As pressure mounts on the Obama administration to fix major bugs on the Website for the Affordable Care Act—commonly referred to as Obamacare—the president announced earlier this week that there would be a "tech surge" to fix glitches that have plagued the site since it rolled out.
While President Obama has expressed frustration over the technical issues and promised help was on the way from both the public and the private sectors, there were no specific details as to which companies or tech experts would be brought aboard—until today.
The Health and Human Services (HHS) department has brought in telecommunications giant Verizon to address the issues dogging the site, USA Today reported. The newspaper cited an anonymous source in the telecommunications industry.
"Our team is bringing in some of the best and brightest from both inside and outside government to scrub in with the team and help improve HealthCare.gov," the HHS posted on its blog post Sunday.
While the initial rollout has been a high-profile embarrassment for the administration—as the health care law is a deeply controversial, if signature, achievement of Obama's presidency—reports that officials knew of the problems and decided to go ahead with the launch anyway are giving the law's opponents fresh ammunition.

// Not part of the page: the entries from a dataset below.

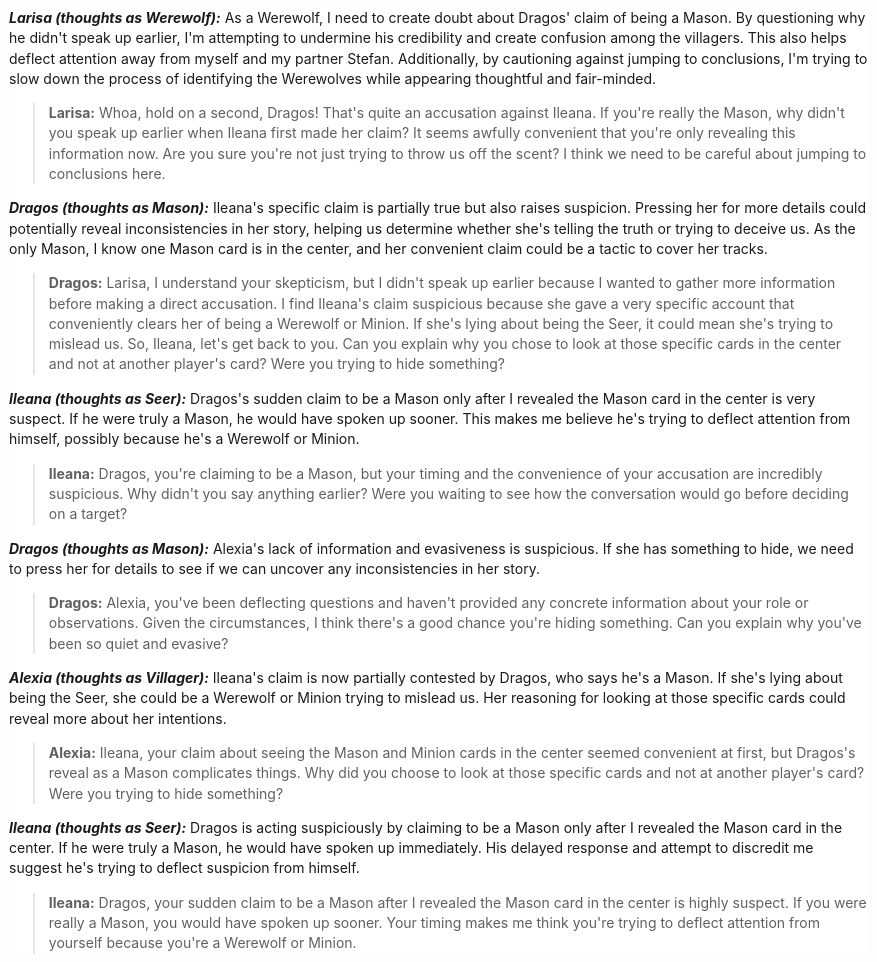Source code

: 
***Larisa (thoughts as Werewolf):*** As a Werewolf, I need to create doubt about Dragos' claim of being a Mason. By questioning why he didn't speak up earlier, I'm attempting to undermine his credibility and create confusion among the villagers. This also helps deflect attention away from myself and my partner Stefan. Additionally, by cautioning against jumping to conclusions, I'm trying to slow down the process of identifying the Werewolves while appearing thoughtful and fair-minded.
> **Larisa:** Whoa, hold on a second, Dragos! That's quite an accusation against Ileana. If you're really the Mason, why didn't you speak up earlier when Ileana first made her claim? It seems awfully convenient that you're only revealing this information now. Are you sure you're not just trying to throw us off the scent? I think we need to be careful about jumping to conclusions here.


***Dragos (thoughts as Mason):*** Ileana's specific claim is partially true but also raises suspicion. Pressing her for more details could potentially reveal inconsistencies in her story, helping us determine whether she's telling the truth or trying to deceive us. As the only Mason, I know one Mason card is in the center, and her convenient claim could be a tactic to cover her tracks.
> **Dragos:** Larisa, I understand your skepticism, but I didn't speak up earlier because I wanted to gather more information before making a direct accusation. I find Ileana's claim suspicious because she gave a very specific account that conveniently clears her of being a Werewolf or Minion. If she's lying about being the Seer, it could mean she's trying to mislead us. So, Ileana, let's get back to you. Can you explain why you chose to look at those specific cards in the center and not at another player's card? Were you trying to hide something?


***Ileana (thoughts as Seer):*** Dragos's sudden claim to be a Mason only after I revealed the Mason card in the center is very suspect. If he were truly a Mason, he would have spoken up sooner. This makes me believe he's trying to deflect attention from himself, possibly because he's a Werewolf or Minion.
> **Ileana:** Dragos, you're claiming to be a Mason, but your timing and the convenience of your accusation are incredibly suspicious. Why didn't you say anything earlier? Were you waiting to see how the conversation would go before deciding on a target?


***Dragos (thoughts as Mason):*** Alexia's lack of information and evasiveness is suspicious. If she has something to hide, we need to press her for details to see if we can uncover any inconsistencies in her story.
> **Dragos:** Alexia, you've been deflecting questions and haven't provided any concrete information about your role or observations. Given the circumstances, I think there's a good chance you're hiding something. Can you explain why you've been so quiet and evasive?


***Alexia (thoughts as Villager):*** Ileana's claim is now partially contested by Dragos, who says he's a Mason. If she's lying about being the Seer, she could be a Werewolf or Minion trying to mislead us. Her reasoning for looking at those specific cards could reveal more about her intentions.
> **Alexia:** Ileana, your claim about seeing the Mason and Minion cards in the center seemed convenient at first, but Dragos's reveal as a Mason complicates things. Why did you choose to look at those specific cards and not at another player's card? Were you trying to hide something?


***Ileana (thoughts as Seer):*** Dragos is acting suspiciously by claiming to be a Mason only after I revealed the Mason card in the center. If he were truly a Mason, he would have spoken up immediately. His delayed response and attempt to discredit me suggest he's trying to deflect suspicion from himself.
> **Ileana:** Dragos, your sudden claim to be a Mason after I revealed the Mason card in the center is highly suspect. If you were really a Mason, you would have spoken up sooner. Your timing makes me think you're trying to deflect attention from yourself because you're a Werewolf or Minion.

In a White House press event, President Obama admitted the multitude of problems that have been occurring as thousands of Americans overloaded the site trying to sign up for the government's health insurance exchange program.

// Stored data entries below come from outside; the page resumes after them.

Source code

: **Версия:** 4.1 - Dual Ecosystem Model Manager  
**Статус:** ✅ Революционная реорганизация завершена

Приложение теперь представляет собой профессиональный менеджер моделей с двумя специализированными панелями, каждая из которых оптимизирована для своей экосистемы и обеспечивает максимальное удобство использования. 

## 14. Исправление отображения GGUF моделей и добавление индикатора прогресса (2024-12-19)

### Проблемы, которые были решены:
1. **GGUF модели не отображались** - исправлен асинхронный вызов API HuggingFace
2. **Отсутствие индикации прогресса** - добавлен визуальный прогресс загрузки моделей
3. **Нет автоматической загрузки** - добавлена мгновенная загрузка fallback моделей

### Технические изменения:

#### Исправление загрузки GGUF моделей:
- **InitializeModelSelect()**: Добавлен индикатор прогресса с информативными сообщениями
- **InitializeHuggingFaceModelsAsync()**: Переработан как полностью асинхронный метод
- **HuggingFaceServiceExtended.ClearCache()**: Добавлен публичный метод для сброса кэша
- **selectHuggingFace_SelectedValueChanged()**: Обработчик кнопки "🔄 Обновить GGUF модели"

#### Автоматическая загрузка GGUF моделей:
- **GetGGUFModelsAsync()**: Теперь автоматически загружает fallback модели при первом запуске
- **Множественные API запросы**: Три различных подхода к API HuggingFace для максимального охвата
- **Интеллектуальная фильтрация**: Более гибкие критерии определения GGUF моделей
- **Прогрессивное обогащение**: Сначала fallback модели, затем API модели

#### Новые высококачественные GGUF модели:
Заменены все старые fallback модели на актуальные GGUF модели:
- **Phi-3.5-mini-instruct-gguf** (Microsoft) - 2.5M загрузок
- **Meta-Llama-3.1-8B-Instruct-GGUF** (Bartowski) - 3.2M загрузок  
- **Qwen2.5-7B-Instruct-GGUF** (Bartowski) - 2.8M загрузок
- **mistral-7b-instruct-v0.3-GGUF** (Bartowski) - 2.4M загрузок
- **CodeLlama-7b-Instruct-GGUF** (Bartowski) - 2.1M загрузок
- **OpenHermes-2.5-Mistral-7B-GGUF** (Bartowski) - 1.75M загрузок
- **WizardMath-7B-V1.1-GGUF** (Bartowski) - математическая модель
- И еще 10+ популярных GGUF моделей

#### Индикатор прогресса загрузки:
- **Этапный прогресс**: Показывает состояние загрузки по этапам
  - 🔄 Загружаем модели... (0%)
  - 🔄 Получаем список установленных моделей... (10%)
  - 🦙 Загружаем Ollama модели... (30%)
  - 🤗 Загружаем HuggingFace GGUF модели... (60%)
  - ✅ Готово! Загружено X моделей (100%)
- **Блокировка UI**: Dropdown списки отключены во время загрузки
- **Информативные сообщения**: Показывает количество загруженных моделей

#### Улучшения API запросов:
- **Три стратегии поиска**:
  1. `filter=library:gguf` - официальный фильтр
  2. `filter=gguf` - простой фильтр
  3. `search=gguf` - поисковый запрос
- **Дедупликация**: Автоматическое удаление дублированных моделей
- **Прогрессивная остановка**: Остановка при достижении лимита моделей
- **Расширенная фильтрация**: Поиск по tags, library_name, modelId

"There's no sugarcoating it: The Website is too slow; people have been getting stuck during the application process," he said. "No one is madder about the Website than I am, which means it's going to get fixed."
Nearly three in 10 Americans (29 percent) say the online health insurance exchanges are working very or fairly well while 46 percent say they are not, according to a recent survey by Pew Research.

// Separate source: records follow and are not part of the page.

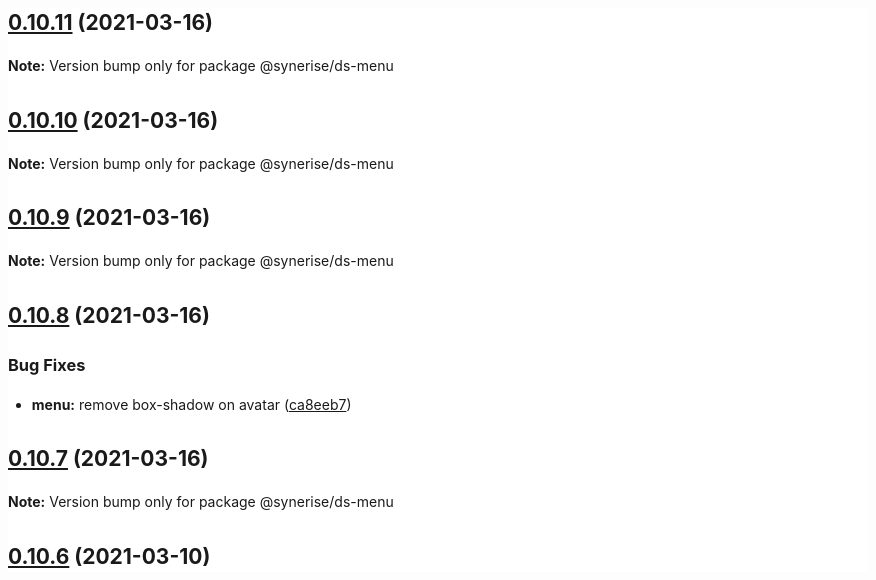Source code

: 


## [0.10.11](https://github.com/Synerise/synerise-design/compare/@synerise/ds-menu@0.10.10...@synerise/ds-menu@0.10.11) (2021-03-16)

**Note:** Version bump only for package @synerise/ds-menu





## [0.10.10](https://github.com/Synerise/synerise-design/compare/@synerise/ds-menu@0.10.9...@synerise/ds-menu@0.10.10) (2021-03-16)

**Note:** Version bump only for package @synerise/ds-menu





## [0.10.9](https://github.com/Synerise/synerise-design/compare/@synerise/ds-menu@0.10.8...@synerise/ds-menu@0.10.9) (2021-03-16)

**Note:** Version bump only for package @synerise/ds-menu





## [0.10.8](https://github.com/Synerise/synerise-design/compare/@synerise/ds-menu@0.10.7...@synerise/ds-menu@0.10.8) (2021-03-16)


### Bug Fixes

* **menu:** remove box-shadow on avatar ([ca8eeb7](https://github.com/Synerise/synerise-design/commit/ca8eeb73c9bd06b020cdd4e0a3f254d0ae377d8e))





## [0.10.7](https://github.com/Synerise/synerise-design/compare/@synerise/ds-menu@0.10.6...@synerise/ds-menu@0.10.7) (2021-03-16)

**Note:** Version bump only for package @synerise/ds-menu





## [0.10.6](https://github.com/Synerise/synerise-design/compare/@synerise/ds-menu@0.10.5...@synerise/ds-menu@0.10.6) (2021-03-10)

The survey found that despite offering critical evaluations of how well the exchanges are working, many of the sites' actual visitors report that they did not face significant problems.
Among those who have visited an exchange Website, more say the exchanges overall are not working well by a 56 percent to 37 percent margin. Yet when asked about their own experience on an exchange Website, 56 percent said they personally found the site to be very or fairly easy to use, while 40 percent said it was difficult to use.
Although only 14 percent say they have already visited one of the exchange Websites, an additional 23 percent say they think they will do so in the next few months. Those without health insurance are more likely than those with insurance to have already visited (22 percent versus 12 percent) or plan to do so (42 percent versus 19 percent) in the coming months, the results indicated.